Agencies do not directly pay for the umbrella company services in the way a typical supplier would be paid by a client, and in many cases an agency will demand inducements to allow an umbrella company to be added to the preferred supplier list.
- There is a cohort of compliant umbrella companies, which believe this practice actively encourages aggressive non-compliant behaviours.
- HMRC fails to address this issue, largely because they have no comprehension of the level of inducements being offered, or on which the tax due is not being declared.
What is HMRC doing?
Regrettably, HMRC’s record of identifying and stopping tax avoidance schemes and promoters has been woeful and sluggish for years. Whilst they are now taking more action – including the ‘naming and shaming’ of tax avoidance companies, listed on the HMRC website – the challenge is that it is already out of date when published. Companies have already ceased trading, so there is no real impact or benefit to the tax man.
Time for a change of tack
A complete change of approach is needed, including embracing industry expertise.
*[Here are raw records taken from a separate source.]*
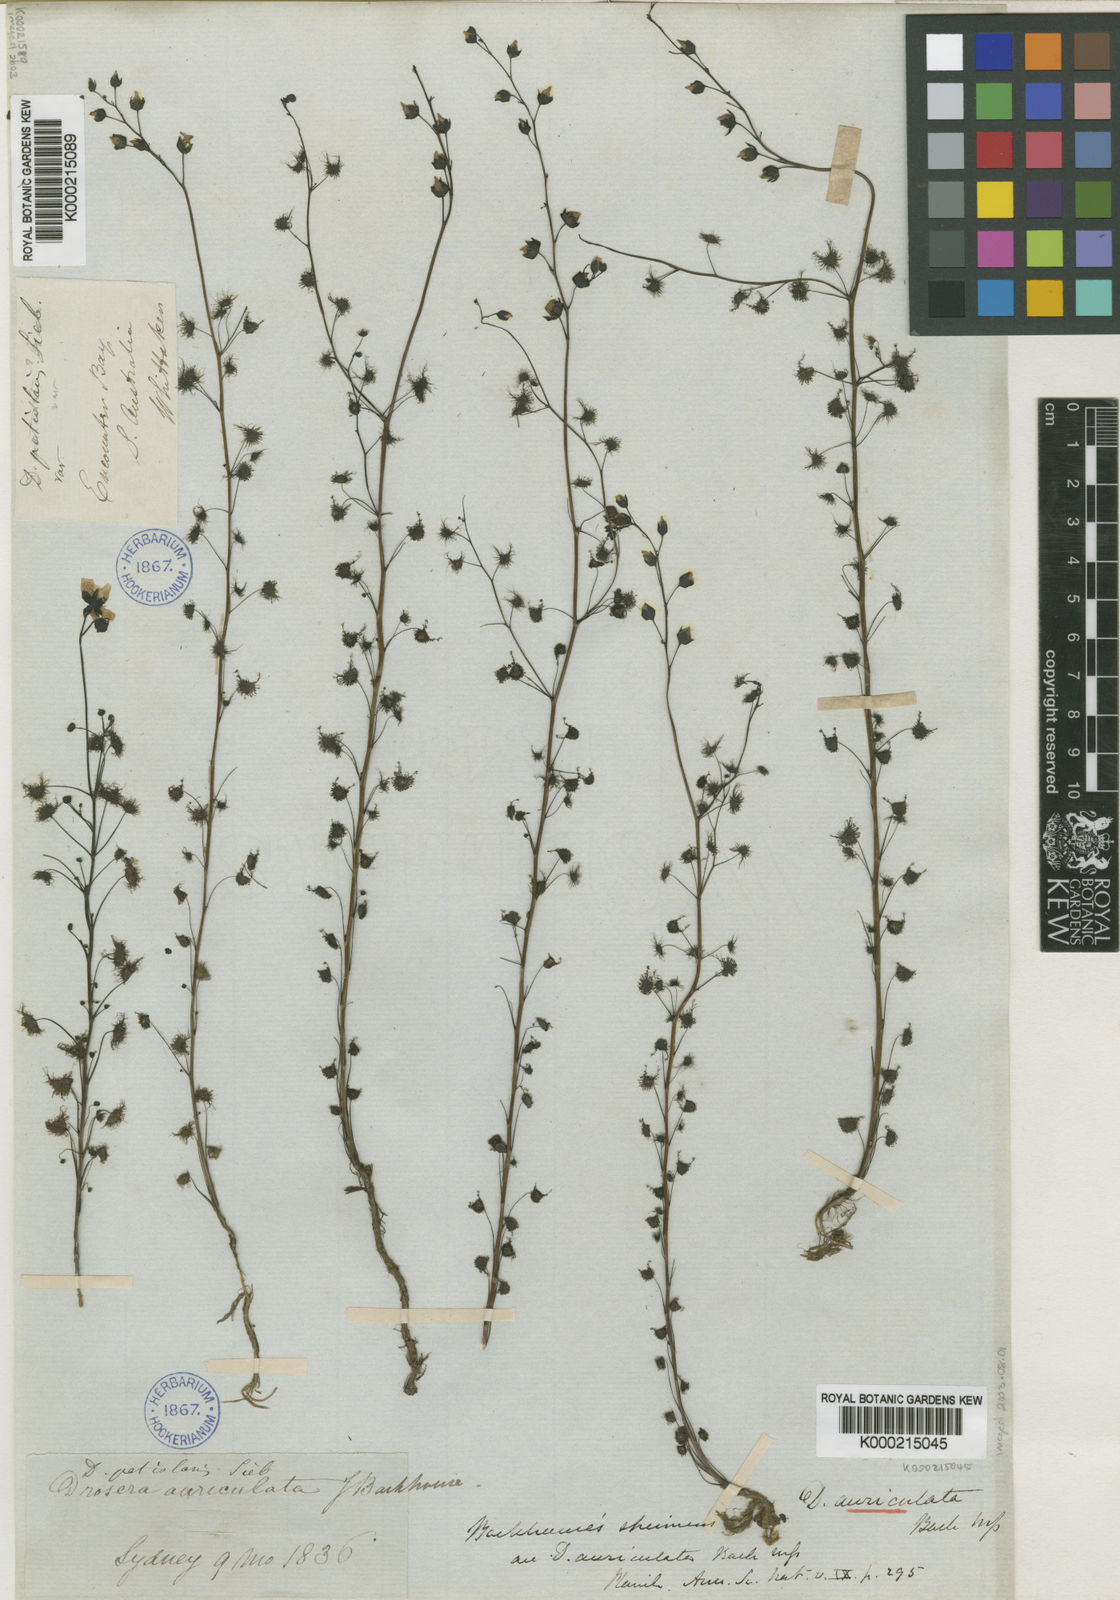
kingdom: Plantae
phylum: Tracheophyta
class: Magnoliopsida
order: Caryophyllales
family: Droseraceae
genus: Drosera
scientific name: Drosera peltata
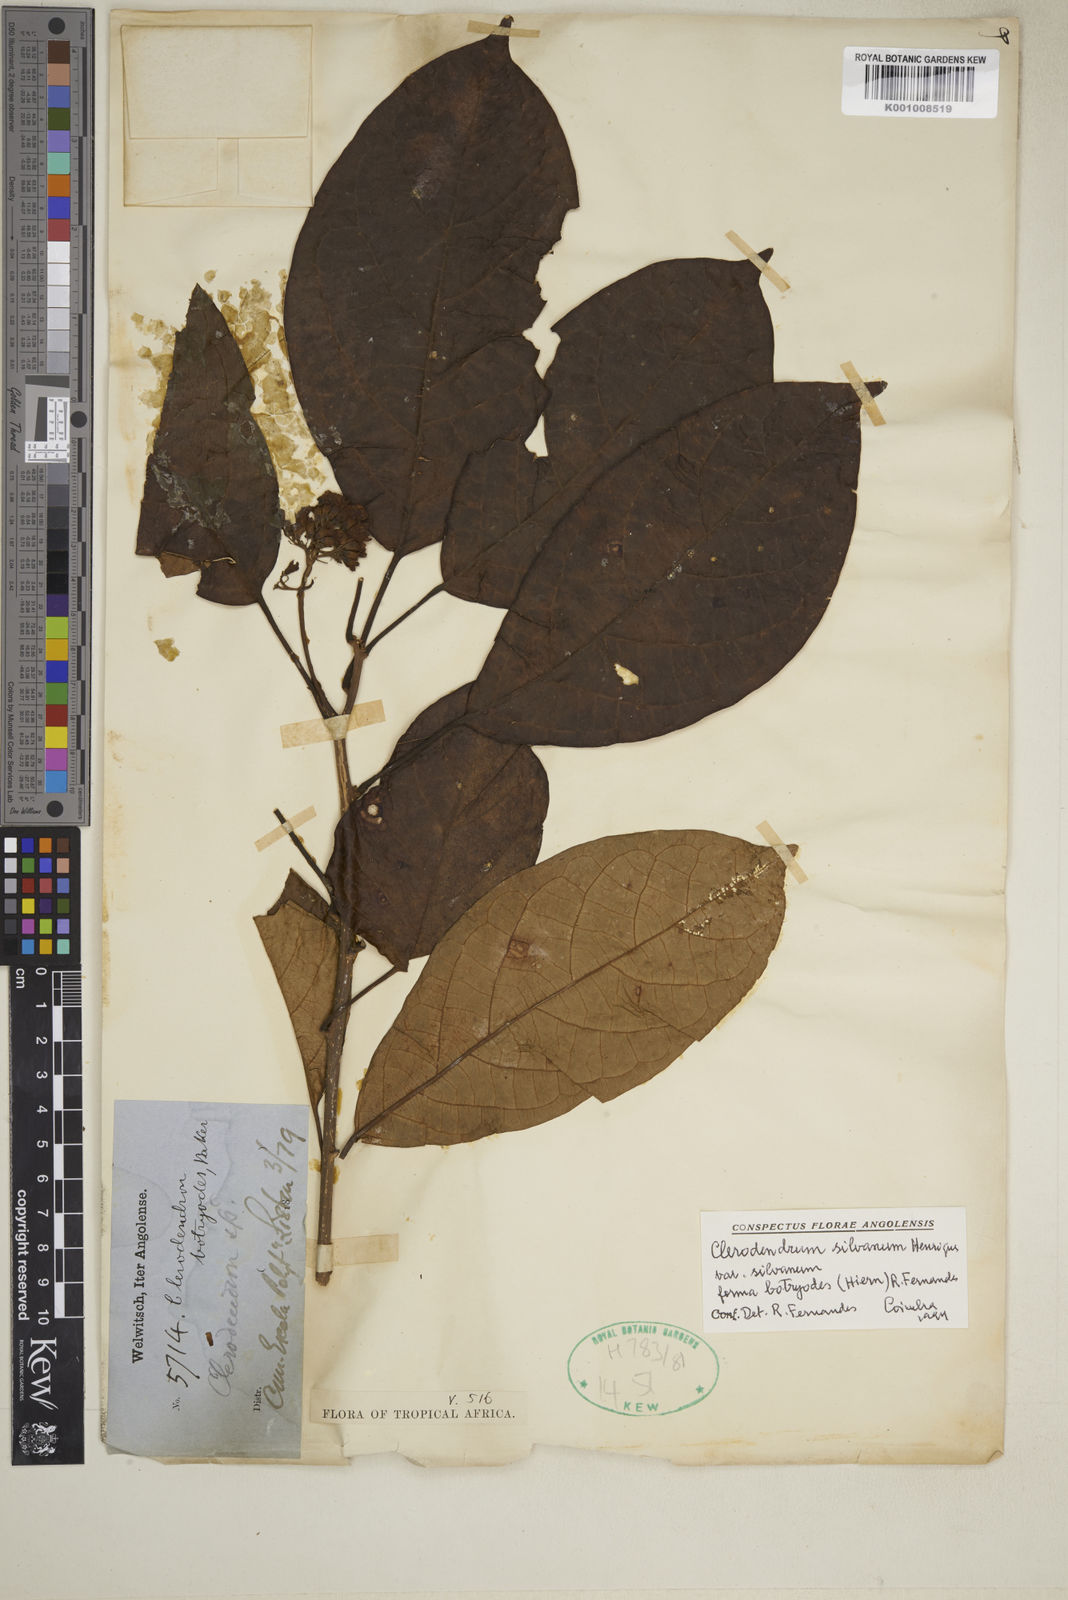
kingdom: Plantae
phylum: Tracheophyta
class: Magnoliopsida
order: Lamiales
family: Lamiaceae
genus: Clerodendrum
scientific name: Clerodendrum silvanum
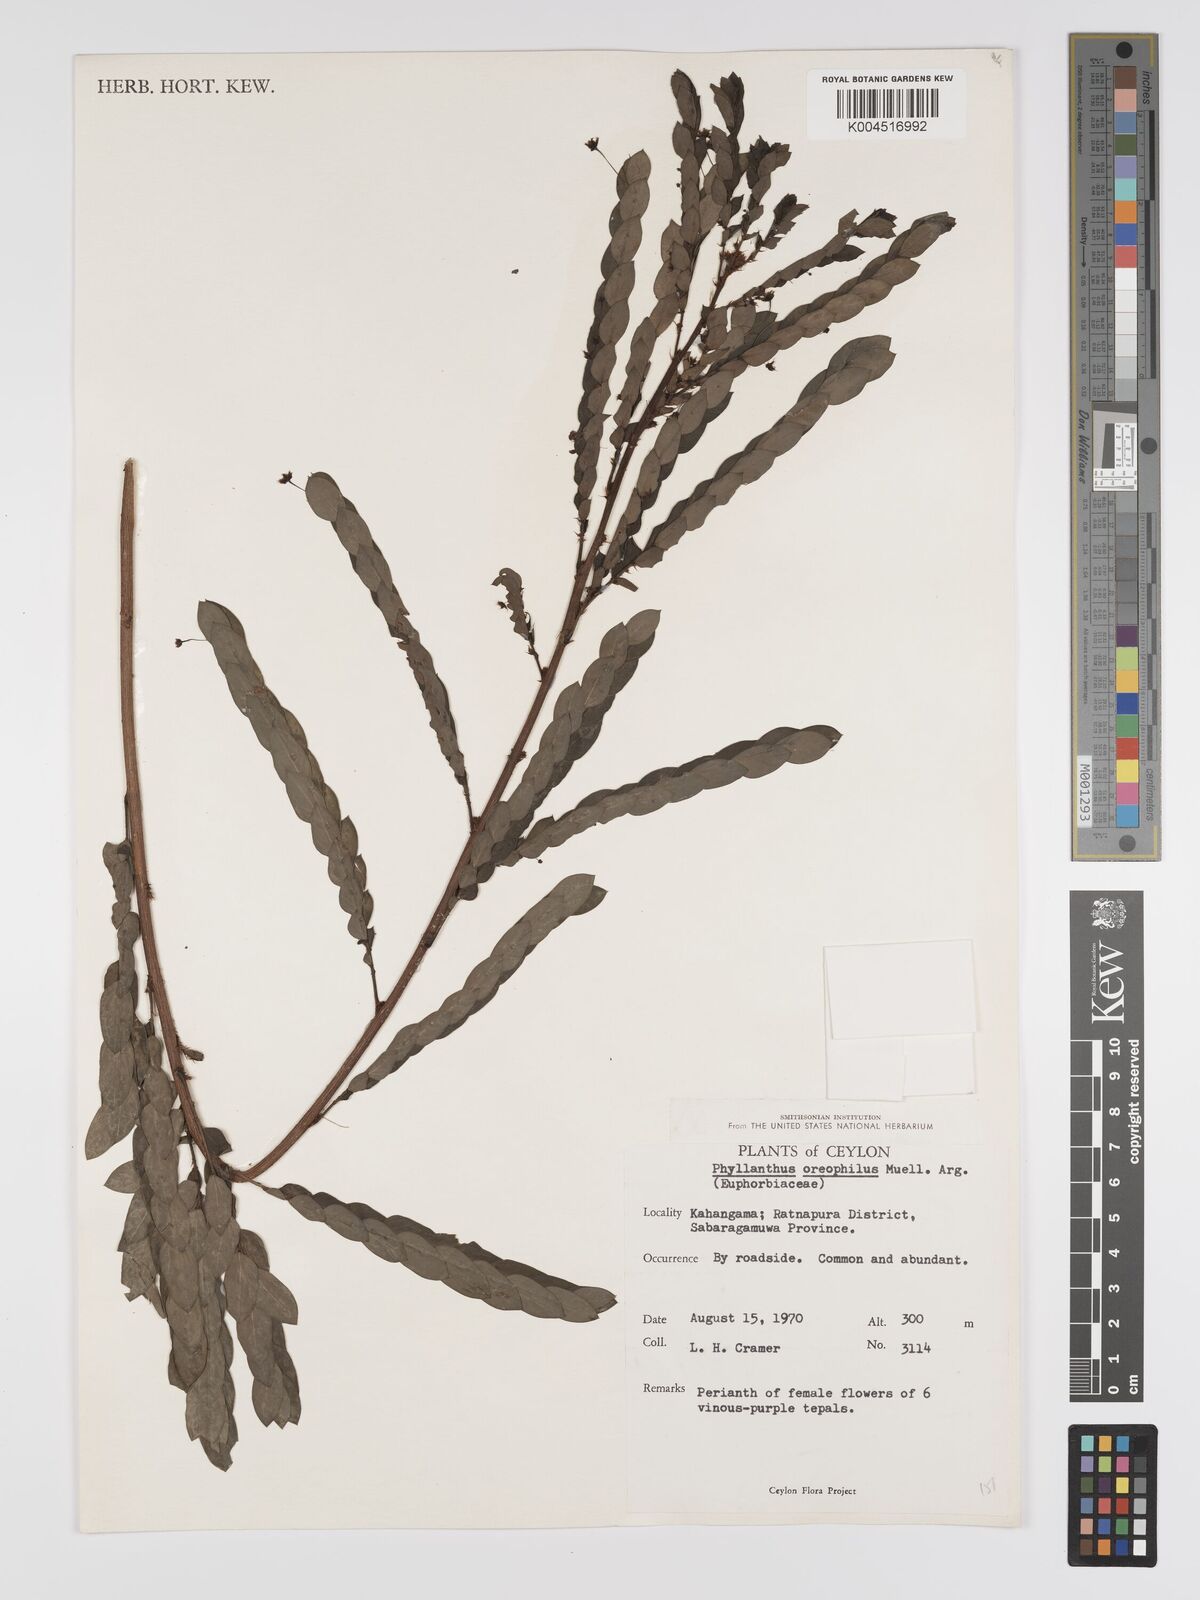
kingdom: Plantae
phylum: Tracheophyta
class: Magnoliopsida
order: Malpighiales
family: Phyllanthaceae
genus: Phyllanthus
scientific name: Phyllanthus oreophilus
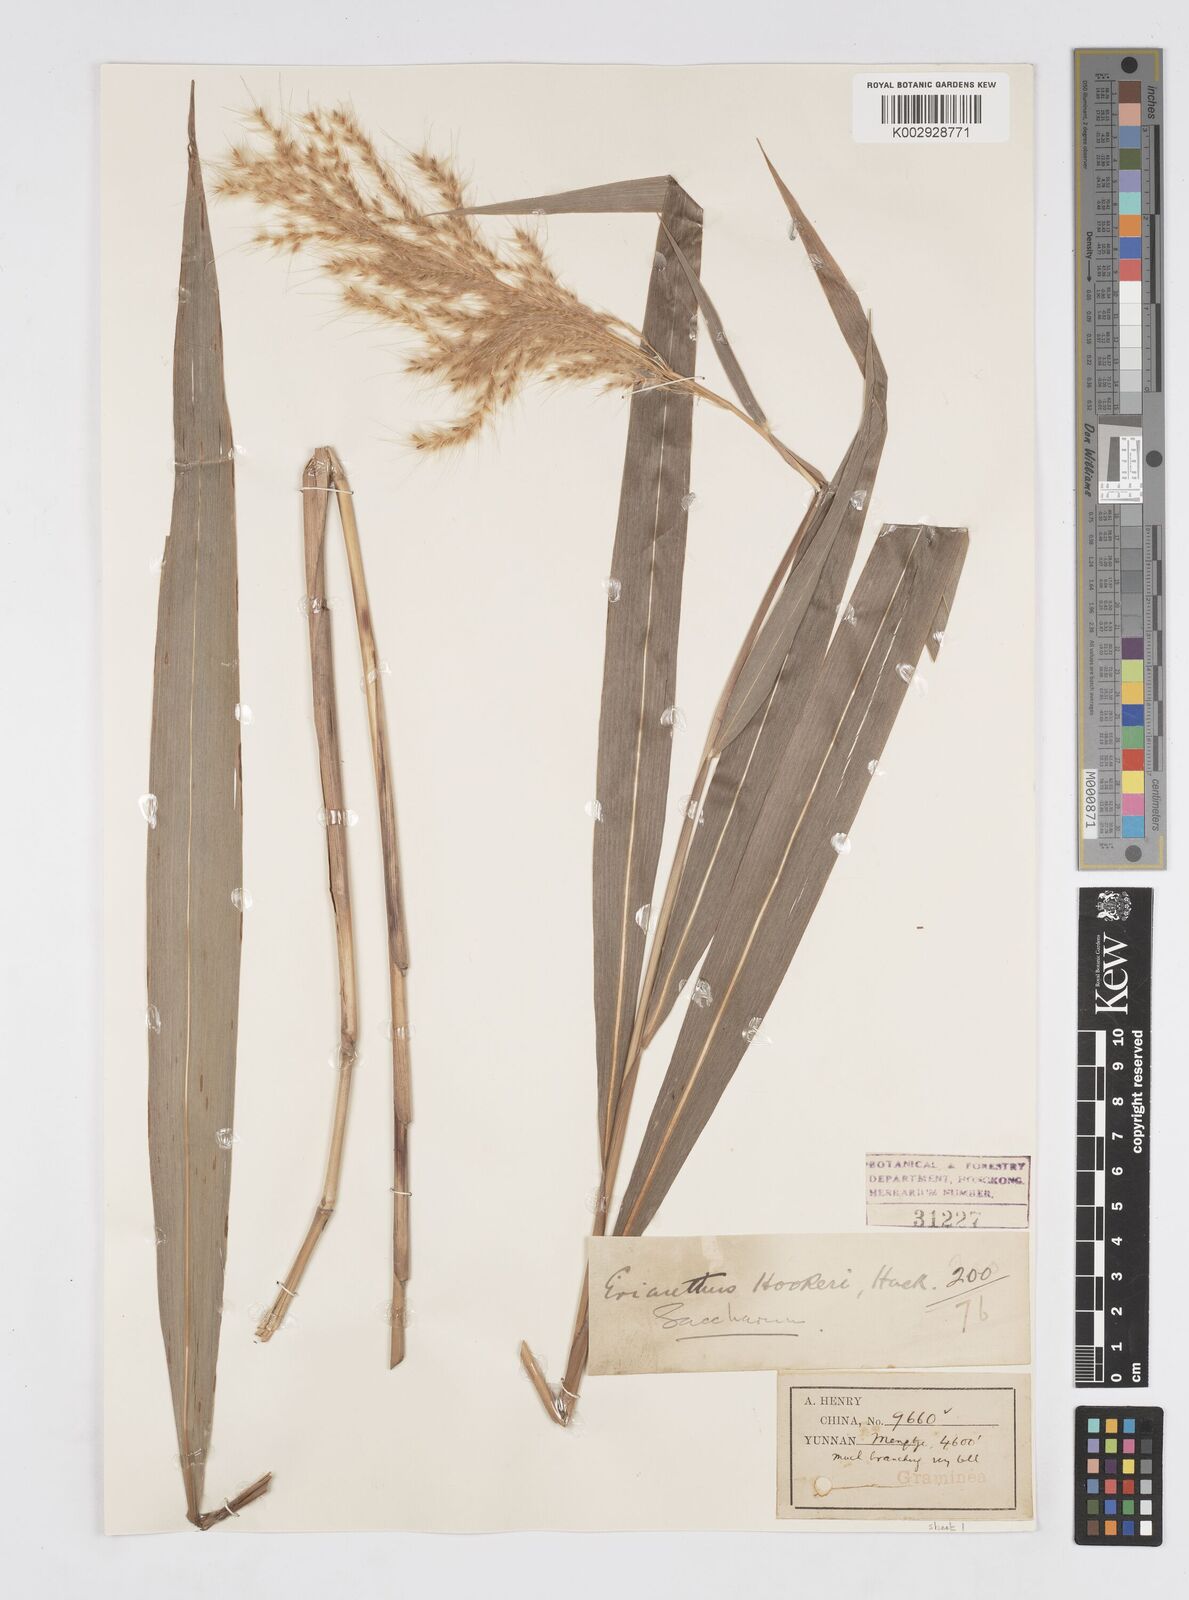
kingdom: Plantae
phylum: Tracheophyta
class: Liliopsida
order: Poales
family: Poaceae
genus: Melinis
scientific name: Melinis longiseta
Investigating smaller promoters as well as the large, taking action faster, increased enforcement activity within agencies, accountants and tax advisors helping to drive workers to these schemes by acting as enablers.
Without meaningful action, agency workers will continue to be exploited and genuine compliant businesses discouraged from operating or worse, they will cease to exist because they cannot compete.
Expert advice
Janet De-Havilland, Chief Executive of global compliance and employment consulting firm Pendragon Consultancy said ‘there is a plethora of information on the internet, in news publications, industry journals about the scourge of tax avoidance rampaging through the contracting and temping sectors unabated. She was extremely disappointed by the total lack of acknowledgement and the ‘failure to address’ these important issues in this budget with no attempt to provide a remedy or reform of these practices and once again no ‘employment bill’.
Specialist firm, Pendragon, industry trade bodies FCSA, APSCO, REC, JobsAware, and others, have regular interactions and dialog with HMRC and BEIS regarding the harm being caused and the erosion of worker rights. In the absence of regulation, they aim to provide a collaborative approach to non-compliance in the interim.